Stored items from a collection

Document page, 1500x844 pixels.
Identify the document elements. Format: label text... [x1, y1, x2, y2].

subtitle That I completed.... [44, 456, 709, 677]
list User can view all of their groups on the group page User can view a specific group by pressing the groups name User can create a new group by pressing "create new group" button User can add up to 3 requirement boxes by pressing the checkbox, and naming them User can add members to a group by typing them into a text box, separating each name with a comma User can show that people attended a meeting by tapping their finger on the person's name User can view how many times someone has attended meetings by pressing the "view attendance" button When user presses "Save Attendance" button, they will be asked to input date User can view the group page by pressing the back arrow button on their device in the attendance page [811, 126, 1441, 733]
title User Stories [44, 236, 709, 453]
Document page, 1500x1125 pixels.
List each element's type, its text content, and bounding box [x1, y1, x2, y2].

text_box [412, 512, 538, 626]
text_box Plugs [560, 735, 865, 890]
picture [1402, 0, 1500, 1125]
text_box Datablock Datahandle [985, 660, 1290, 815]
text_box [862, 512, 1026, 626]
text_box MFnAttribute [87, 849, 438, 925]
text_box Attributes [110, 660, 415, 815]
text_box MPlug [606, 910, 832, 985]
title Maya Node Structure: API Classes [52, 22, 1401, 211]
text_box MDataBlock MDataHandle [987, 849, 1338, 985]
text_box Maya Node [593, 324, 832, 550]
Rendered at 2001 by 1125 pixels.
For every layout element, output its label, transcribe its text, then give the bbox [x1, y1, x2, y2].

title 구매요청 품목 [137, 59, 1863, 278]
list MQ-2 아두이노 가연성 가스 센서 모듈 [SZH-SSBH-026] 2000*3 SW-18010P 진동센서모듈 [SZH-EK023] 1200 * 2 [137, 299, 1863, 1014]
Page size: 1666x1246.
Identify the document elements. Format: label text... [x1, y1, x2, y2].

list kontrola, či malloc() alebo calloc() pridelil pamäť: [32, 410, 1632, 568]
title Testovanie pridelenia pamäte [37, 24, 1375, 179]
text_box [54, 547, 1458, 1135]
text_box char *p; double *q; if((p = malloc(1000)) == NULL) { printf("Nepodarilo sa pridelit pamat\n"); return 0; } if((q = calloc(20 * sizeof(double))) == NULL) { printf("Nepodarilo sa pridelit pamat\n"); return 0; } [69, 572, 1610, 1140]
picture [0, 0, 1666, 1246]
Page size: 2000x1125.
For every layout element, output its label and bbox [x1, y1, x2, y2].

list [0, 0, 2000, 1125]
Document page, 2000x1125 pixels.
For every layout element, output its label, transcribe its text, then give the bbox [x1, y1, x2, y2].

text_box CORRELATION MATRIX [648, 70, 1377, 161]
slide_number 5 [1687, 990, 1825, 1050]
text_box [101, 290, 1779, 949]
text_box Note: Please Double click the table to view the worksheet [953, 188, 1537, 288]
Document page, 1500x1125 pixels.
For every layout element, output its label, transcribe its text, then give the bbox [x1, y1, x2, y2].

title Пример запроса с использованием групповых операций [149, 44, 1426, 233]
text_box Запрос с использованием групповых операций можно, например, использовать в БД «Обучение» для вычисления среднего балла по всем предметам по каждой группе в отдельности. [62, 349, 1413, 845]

-- Your assignment --
The records above must be transcribed line for line, exactly.

-- Exercise response --
Document page, 1500x844 pixels.
Identify the document elements. Format: label text... [x1, y1, x2, y2].

subtitle That I completed.... [44, 456, 709, 677]
list User can view all of their groups on the group page User can view a specific group by pressing the groups name User can create a new group by pressing "create new group" button User can add up to 3 requirement boxes by pressing the checkbox, and naming them User can add members to a group by typing them into a text box, separating each name with a comma User can show that people attended a meeting by tapping their finger on the person's name User can view how many times someone has attended meetings by pressing the "view attendance" button When user presses "Save Attendance" button, they will be asked to input date User can view the group page by pressing the back arrow button on their device in the attendance page [811, 126, 1441, 733]
title User Stories [44, 236, 709, 453]
Document page, 1500x1125 pixels.
List each element's type, its text content, and bounding box [x1, y1, x2, y2].

text_box [412, 512, 538, 626]
text_box Plugs [560, 735, 865, 890]
picture [1402, 0, 1500, 1125]
text_box Datablock Datahandle [985, 660, 1290, 815]
text_box [862, 512, 1026, 626]
text_box MFnAttribute [87, 849, 438, 925]
text_box Attributes [110, 660, 415, 815]
text_box MPlug [606, 910, 832, 985]
title Maya Node Structure: API Classes [52, 22, 1401, 211]
text_box MDataBlock MDataHandle [987, 849, 1338, 985]
text_box Maya Node [593, 324, 832, 550]
Rendered at 2001 by 1125 pixels.
For every layout element, output its label, transcribe its text, then give the bbox [x1, y1, x2, y2].

title 구매요청 품목 [137, 59, 1863, 278]
list MQ-2 아두이노 가연성 가스 센서 모듈 [SZH-SSBH-026] 2000*3 SW-18010P 진동센서모듈 [SZH-EK023] 1200 * 2 [137, 299, 1863, 1014]
Page size: 1666x1246.
Identify the document elements. Format: label text... [x1, y1, x2, y2].

list kontrola, či malloc() alebo calloc() pridelil pamäť: [32, 410, 1632, 568]
title Testovanie pridelenia pamäte [37, 24, 1375, 179]
text_box [54, 547, 1458, 1135]
text_box char *p; double *q; if((p = malloc(1000)) == NULL) { printf("Nepodarilo sa pridelit pamat\n"); return 0; } if((q = calloc(20 * sizeof(double))) == NULL) { printf("Nepodarilo sa pridelit pamat\n"); return 0; } [69, 572, 1610, 1140]
picture [0, 0, 1666, 1246]
Page size: 2000x1125.
For every layout element, output its label and bbox [x1, y1, x2, y2].

list [0, 0, 2000, 1125]
Document page, 2000x1125 pixels.
For every layout element, output its label, transcribe its text, then give the bbox [x1, y1, x2, y2].

text_box CORRELATION MATRIX [648, 70, 1377, 161]
slide_number 5 [1687, 990, 1825, 1050]
text_box [101, 290, 1779, 949]
text_box Note: Please Double click the table to view the worksheet [953, 188, 1537, 288]
Document page, 1500x1125 pixels.
For every layout element, output its label, transcribe its text, then give the bbox [x1, y1, x2, y2].

title Пример запроса с использованием групповых операций [149, 44, 1426, 233]
text_box Запрос с использованием групповых операций можно, например, использовать в БД «Обучение» для вычисления среднего балла по всем предметам по каждой группе в отдельности. [62, 349, 1413, 845]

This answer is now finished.